Items from a data source:
◆ ◆ ◆ ◆ ◆

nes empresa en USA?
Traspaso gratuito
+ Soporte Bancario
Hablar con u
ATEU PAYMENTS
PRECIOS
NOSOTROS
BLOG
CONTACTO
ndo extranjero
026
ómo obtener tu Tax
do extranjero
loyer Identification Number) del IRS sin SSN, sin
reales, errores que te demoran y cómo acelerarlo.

◆ ◆ ◆ ◆ ◆

§ **WHAT IS REQUIRED**
Please transcribe the data shown above in full, exactly as it stands.

§ **SOLVED PROBLEM**
nes empresa en USA?
Traspaso gratuito
+ Soporte Bancario
Hablar con u
ATEU PAYMENTS
PRECIOS
NOSOTROS
BLOG
CONTACTO
ndo extranjero
026
ómo obtener tu Tax
do extranjero
loyer Identification Number) del IRS sin SSN, sin
reales, errores que te demoran y cómo acelerarlo.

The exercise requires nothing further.